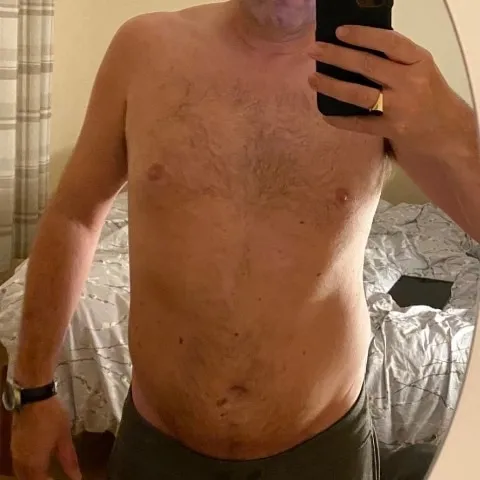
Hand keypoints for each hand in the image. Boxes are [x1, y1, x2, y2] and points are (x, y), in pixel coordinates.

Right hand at [11, 396, 80, 479]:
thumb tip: (76, 476)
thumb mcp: (64, 438)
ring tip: (47, 475)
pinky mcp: (14, 445)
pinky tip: (37, 464)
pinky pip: (19, 465)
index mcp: (34, 463)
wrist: (34, 397)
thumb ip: (69, 460)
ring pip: (22, 474)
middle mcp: (21, 462)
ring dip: (33, 476)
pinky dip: (28, 469)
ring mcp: (16, 454)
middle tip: (54, 478)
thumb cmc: (51, 416)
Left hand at [307, 26, 463, 157]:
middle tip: (314, 51)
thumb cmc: (427, 96)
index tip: (339, 32)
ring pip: (359, 94)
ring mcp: (400, 107)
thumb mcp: (420, 70)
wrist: (445, 132)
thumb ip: (396, 59)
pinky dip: (340, 119)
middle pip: (368, 66)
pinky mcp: (391, 129)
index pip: (389, 42)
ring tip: (313, 79)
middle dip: (337, 56)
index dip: (363, 36)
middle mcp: (410, 82)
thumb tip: (356, 48)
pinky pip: (359, 123)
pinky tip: (325, 114)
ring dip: (332, 86)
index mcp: (419, 61)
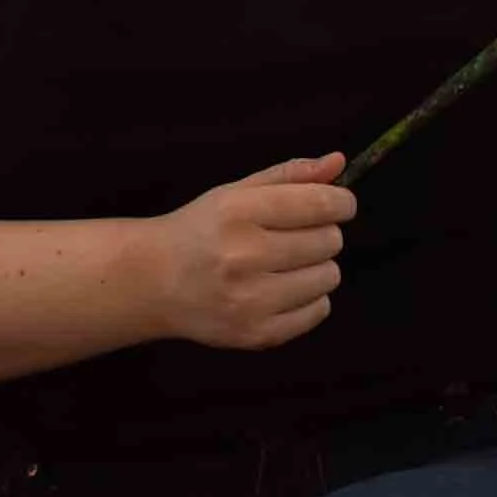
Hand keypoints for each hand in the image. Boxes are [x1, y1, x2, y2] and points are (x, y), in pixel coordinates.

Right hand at [145, 153, 355, 350]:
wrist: (154, 282)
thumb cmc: (201, 230)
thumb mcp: (237, 191)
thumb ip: (290, 175)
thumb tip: (338, 162)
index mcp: (237, 212)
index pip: (319, 203)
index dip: (342, 202)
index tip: (341, 204)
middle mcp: (243, 256)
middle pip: (328, 240)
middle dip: (324, 233)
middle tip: (297, 235)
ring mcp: (250, 300)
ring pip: (329, 276)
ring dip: (318, 266)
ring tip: (287, 263)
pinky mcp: (257, 333)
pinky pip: (319, 311)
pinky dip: (311, 298)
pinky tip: (283, 288)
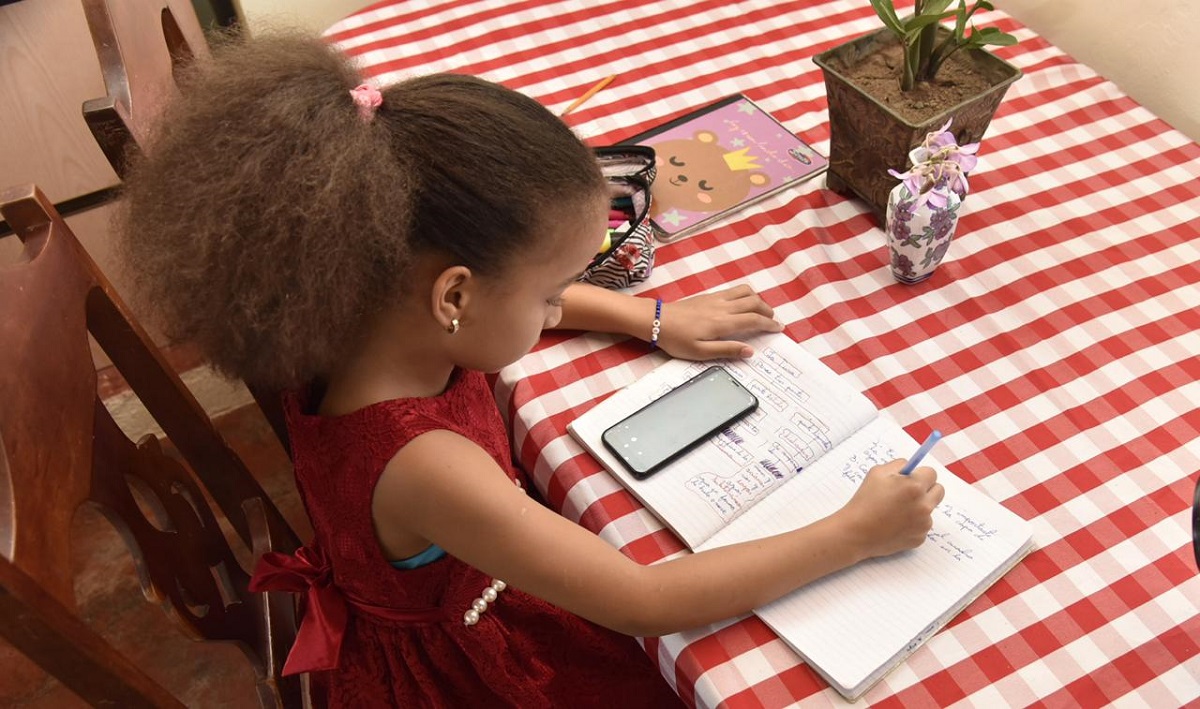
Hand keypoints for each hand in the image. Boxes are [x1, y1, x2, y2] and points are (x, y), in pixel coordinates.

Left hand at [656, 285, 782, 359]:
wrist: (656, 320)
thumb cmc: (676, 340)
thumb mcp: (700, 352)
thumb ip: (726, 350)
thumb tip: (750, 351)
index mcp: (722, 322)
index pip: (753, 320)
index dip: (769, 324)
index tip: (779, 328)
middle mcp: (722, 307)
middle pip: (754, 302)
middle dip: (768, 310)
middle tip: (773, 320)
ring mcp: (715, 298)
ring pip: (745, 291)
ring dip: (758, 299)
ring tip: (761, 311)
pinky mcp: (709, 295)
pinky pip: (733, 290)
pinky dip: (745, 294)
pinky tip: (743, 304)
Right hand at [836, 460, 943, 559]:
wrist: (856, 532)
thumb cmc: (864, 501)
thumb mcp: (877, 473)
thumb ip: (898, 465)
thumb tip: (911, 467)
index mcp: (914, 487)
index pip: (932, 473)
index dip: (920, 474)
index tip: (912, 478)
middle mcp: (924, 505)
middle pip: (939, 490)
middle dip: (926, 488)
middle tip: (909, 492)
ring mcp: (923, 523)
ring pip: (929, 508)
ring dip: (918, 506)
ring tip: (896, 511)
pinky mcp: (920, 538)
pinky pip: (922, 525)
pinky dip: (912, 523)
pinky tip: (895, 524)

What the task asks: Would you please reproduce the entries above, starting at the line with "thumb mcp: (64, 438)" and stopping after the line with "pinky pip: (319, 311)"? Omit any pictures.

Task response:
thumb mcp: (64, 438)
ring tip: (47, 475)
pinky mcp: (14, 445)
pinky tip: (37, 464)
pinky pip: (19, 465)
index mcp: (34, 463)
wrist: (34, 397)
thumb ip: (69, 460)
ring pip: (22, 474)
middle mcp: (21, 462)
ring dip: (33, 476)
pinky dip: (28, 469)
ring mcp: (16, 454)
middle tip: (54, 478)
thumb cmc: (51, 416)
Left hand at [307, 26, 463, 157]:
middle tip: (314, 51)
thumb cmc: (427, 96)
index tip: (339, 32)
ring pip: (359, 94)
ring mcp: (400, 107)
thumb mcp: (420, 70)
wrist: (445, 132)
thumb ip: (396, 59)
pinky dip: (340, 119)
middle pip: (368, 66)
pinky mcp: (391, 129)
index pip: (389, 42)
ring tip: (313, 79)
middle dip: (337, 56)
index dip: (363, 36)
middle mcp: (410, 82)
thumb tip: (356, 48)
pinky pip: (359, 123)
pinky tip: (325, 114)
ring dip: (332, 86)
index mcp: (419, 61)
Hand keypoints for each hand in the image. Boxes are [x1, y1, x2, y2] and points are (x, y), in pixel coordinates.

Right hand at [145, 153, 355, 350]:
wrist: (154, 282)
thumb cmc: (201, 230)
thumb mcp: (237, 191)
thumb ip: (290, 175)
thumb tip: (338, 162)
index mcp: (237, 212)
index pip: (319, 203)
index dip: (342, 202)
index tip: (341, 204)
middle mcp: (243, 256)
middle pip: (328, 240)
middle dip: (324, 233)
middle tip: (297, 235)
ring mcp: (250, 300)
ring pip: (329, 276)
ring dip: (318, 266)
ring tip: (287, 263)
pinky mcp: (257, 333)
pinky pip: (319, 311)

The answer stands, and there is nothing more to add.